The knob keeps turning, over and over again, my confusion deepening as I throw off my twisted bed sheets, pulling on a pair of sweatpants from my dresser and heading across the first floor of my house toward the front door.
I’m just about to unlock it when my arm freezes in the air.
Is she… counting?
It’s not whispered, but it’s muffled—so much so that there’s a sliver of doubt. It isn’t until I hear Ava’s voice crack when she reaches the number seventeen that I know I’m not hearing things. My heart aches at how that one word sounds so broken yet so relieved at the same time.
Her boots begin slowly crunching against the few inches of snow we got today, and I push my confusion about why she would be counting how many times she turns a locked doorknob to the back of my mind.
For now.
I open the door just as I hear Ava say, “Hello?”
But she isn’t talking to me. Her phone is held up to her ear, her body swallowed by her huge sweatshirt, which is definitely not warm enough for her to be wearing in the middle of a freezing night like tonight.
She’s a few steps away from her car, phone pressed to her ear, one arm wrapped around herself like she’s trying to hold in the warmth, and I just watch from my porch like an idiot.
The streetlight at the end of my driveway catches in her hair, turning it copper, the ends brushing her sweatshirt as a gust of wind comes through.
She doesn’t say anything, just listens intently to whatever the person on the other end is saying, her body completely still, her keys dangling from her fingers—already halfway gone even though she hasn’t driven off yet.
My body aches to go after her—to cross the concrete barefoot, to drape a blanket over her shoulders, to pull her back inside like it’s the most natural thing in the world.
Like she belongs here.
Like this is where she sleeps, where she leaves her shoes by the door and her coffee mug in the sink, and doesn’t have to take calls outside at two in the morning in the dead of winter.
I picture her sliding back under the covers, her cold hands finding mine, her breathing evening out against my chest. Staying.
Standing there, I feel so useless, watching my breath form a cloud in the cold. I know if I go to her, if I ask her to come back, she’ll smile that soft, apologetic smile—and leave anyway.

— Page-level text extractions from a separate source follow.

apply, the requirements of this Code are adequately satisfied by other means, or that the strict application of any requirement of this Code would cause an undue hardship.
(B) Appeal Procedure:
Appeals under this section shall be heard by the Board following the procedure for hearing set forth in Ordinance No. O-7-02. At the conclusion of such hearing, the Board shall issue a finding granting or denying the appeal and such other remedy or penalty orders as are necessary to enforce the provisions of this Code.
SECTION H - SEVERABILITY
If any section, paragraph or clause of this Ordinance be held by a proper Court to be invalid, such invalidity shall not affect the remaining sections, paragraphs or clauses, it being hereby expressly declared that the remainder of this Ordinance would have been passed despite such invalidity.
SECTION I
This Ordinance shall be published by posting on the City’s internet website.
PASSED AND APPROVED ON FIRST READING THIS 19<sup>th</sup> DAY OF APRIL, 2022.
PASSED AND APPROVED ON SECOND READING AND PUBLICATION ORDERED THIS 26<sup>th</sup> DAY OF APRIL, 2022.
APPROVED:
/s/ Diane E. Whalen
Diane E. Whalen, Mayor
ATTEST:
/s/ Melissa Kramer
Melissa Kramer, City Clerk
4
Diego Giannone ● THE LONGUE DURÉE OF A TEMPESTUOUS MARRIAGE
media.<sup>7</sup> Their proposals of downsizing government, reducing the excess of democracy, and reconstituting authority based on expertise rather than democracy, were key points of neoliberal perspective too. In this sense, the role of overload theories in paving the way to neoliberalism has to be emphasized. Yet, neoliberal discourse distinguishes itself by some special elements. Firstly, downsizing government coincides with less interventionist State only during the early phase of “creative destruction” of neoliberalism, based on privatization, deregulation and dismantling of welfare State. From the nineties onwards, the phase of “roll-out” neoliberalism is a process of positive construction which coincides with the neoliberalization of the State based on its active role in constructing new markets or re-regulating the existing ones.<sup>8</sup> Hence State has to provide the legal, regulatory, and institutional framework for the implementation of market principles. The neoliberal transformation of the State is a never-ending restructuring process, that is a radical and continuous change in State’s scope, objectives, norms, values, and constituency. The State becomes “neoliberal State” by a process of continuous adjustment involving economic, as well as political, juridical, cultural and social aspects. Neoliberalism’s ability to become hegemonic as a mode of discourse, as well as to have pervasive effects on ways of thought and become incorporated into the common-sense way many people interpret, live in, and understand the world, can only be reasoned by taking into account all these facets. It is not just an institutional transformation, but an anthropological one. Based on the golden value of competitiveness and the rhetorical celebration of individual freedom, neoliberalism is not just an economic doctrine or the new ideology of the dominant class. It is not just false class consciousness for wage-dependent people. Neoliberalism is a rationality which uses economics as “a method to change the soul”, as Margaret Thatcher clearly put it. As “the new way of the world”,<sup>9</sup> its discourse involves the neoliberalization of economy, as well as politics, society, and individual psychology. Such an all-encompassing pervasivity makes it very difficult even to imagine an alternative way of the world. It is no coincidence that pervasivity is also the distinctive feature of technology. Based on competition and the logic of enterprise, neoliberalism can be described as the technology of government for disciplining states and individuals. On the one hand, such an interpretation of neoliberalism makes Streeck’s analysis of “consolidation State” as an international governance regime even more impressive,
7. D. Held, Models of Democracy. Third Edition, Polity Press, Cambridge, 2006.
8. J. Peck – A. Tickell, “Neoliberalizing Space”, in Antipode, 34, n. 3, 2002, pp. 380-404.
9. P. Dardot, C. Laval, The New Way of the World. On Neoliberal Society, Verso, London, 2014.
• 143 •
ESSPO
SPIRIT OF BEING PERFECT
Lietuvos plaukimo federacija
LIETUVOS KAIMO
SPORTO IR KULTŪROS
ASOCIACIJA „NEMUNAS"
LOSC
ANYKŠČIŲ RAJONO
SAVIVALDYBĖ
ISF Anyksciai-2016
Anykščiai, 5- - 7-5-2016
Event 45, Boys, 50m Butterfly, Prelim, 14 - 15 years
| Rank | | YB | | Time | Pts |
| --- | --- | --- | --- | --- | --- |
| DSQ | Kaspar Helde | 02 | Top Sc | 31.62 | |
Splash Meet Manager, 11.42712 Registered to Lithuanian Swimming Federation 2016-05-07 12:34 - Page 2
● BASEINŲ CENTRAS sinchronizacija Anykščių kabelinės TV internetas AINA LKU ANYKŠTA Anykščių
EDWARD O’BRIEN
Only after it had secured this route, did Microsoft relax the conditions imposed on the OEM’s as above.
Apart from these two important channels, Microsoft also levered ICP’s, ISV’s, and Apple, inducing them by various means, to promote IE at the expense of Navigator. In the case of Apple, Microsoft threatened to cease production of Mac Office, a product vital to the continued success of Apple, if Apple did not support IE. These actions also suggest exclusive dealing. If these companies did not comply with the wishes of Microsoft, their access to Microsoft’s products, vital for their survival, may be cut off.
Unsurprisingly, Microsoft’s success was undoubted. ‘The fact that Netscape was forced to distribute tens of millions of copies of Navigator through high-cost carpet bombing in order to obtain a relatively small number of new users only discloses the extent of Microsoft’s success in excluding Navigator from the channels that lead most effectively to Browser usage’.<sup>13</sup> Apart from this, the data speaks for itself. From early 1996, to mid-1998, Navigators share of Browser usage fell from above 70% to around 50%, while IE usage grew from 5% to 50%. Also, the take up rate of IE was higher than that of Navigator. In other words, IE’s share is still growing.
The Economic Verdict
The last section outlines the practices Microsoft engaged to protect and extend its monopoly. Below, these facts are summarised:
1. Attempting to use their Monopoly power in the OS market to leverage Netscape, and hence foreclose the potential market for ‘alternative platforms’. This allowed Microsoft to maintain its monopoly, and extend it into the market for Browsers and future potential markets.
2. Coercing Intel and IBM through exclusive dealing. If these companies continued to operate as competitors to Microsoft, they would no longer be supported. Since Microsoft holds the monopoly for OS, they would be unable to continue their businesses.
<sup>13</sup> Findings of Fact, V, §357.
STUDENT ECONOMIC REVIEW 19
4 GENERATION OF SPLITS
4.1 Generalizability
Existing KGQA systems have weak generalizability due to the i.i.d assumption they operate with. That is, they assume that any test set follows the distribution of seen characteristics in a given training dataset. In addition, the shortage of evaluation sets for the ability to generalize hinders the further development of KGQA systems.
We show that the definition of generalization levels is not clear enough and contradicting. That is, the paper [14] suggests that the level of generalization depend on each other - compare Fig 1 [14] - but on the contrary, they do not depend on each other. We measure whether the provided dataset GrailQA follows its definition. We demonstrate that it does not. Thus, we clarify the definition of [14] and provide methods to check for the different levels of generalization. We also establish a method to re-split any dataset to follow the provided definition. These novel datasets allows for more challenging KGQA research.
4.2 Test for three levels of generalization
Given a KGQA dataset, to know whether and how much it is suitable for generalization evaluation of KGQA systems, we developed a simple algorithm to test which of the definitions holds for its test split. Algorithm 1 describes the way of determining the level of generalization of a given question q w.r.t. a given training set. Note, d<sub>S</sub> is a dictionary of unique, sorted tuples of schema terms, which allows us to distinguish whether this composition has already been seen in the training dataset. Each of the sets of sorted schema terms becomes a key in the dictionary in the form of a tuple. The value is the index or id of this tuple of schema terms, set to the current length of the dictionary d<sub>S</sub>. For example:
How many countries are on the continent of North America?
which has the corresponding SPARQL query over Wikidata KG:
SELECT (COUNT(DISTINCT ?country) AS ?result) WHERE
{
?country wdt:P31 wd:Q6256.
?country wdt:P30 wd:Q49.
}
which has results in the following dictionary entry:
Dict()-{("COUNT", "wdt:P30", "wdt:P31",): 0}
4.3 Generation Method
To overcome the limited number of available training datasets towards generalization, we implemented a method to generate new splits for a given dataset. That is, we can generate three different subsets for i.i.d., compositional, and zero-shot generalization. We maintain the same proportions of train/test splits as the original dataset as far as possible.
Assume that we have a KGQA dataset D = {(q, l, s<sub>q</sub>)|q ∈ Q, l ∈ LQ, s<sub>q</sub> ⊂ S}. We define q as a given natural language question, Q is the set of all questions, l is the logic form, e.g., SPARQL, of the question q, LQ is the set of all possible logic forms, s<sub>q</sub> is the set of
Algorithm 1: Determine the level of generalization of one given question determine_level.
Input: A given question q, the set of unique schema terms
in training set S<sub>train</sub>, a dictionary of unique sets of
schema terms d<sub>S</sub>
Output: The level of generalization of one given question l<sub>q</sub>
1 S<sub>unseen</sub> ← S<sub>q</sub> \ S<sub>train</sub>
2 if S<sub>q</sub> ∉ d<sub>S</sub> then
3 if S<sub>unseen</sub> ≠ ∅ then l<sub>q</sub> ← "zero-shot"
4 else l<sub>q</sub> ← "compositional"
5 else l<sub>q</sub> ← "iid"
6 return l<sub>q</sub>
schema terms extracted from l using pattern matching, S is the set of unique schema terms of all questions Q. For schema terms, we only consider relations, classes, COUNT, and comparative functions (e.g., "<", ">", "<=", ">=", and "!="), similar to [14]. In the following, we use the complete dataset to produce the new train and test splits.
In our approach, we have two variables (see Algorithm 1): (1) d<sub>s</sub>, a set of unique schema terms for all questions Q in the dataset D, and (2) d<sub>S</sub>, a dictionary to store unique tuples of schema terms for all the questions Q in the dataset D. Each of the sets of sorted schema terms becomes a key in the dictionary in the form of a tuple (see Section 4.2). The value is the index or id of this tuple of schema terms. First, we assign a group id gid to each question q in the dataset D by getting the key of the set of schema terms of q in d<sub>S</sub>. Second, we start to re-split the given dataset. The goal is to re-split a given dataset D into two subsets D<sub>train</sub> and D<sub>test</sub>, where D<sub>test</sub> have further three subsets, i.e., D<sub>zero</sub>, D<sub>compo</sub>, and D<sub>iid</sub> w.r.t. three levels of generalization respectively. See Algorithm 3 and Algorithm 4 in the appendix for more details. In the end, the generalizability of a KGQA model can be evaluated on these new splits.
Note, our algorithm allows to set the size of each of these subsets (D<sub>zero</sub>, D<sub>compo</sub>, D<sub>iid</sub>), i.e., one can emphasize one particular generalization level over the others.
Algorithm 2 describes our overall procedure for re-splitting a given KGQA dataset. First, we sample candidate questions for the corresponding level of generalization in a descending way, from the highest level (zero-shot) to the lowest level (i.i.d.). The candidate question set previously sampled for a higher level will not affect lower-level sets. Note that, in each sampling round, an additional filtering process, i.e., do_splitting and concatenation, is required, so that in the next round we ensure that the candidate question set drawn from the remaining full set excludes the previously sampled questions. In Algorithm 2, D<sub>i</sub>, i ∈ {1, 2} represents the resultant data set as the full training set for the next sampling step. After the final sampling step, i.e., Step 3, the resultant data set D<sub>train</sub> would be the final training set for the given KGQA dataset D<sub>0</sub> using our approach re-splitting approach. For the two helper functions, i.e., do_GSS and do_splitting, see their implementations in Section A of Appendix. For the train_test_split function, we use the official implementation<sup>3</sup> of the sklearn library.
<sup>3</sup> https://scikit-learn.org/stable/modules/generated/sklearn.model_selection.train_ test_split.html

But I can’t stop my lips from parting, her name on the tip of my tongue.
She gasps, and my stomach drops. “Go to your room and close the door,” she instructs whoever she’s talking to, a sense of urgency in her direct tone that worries me. “Don’t come out until I get there. I’m on my way.”
She unlocks her car and opens the driver’s side door as I step further onto my patio, ignoring the cold concrete on my feet and the freezing wind against my bare chest.
“Ava,” I call to her. “What’s wr—”
But she doesn’t hear me.
Her car door slams shut, and then she’s speeding away and out of sight.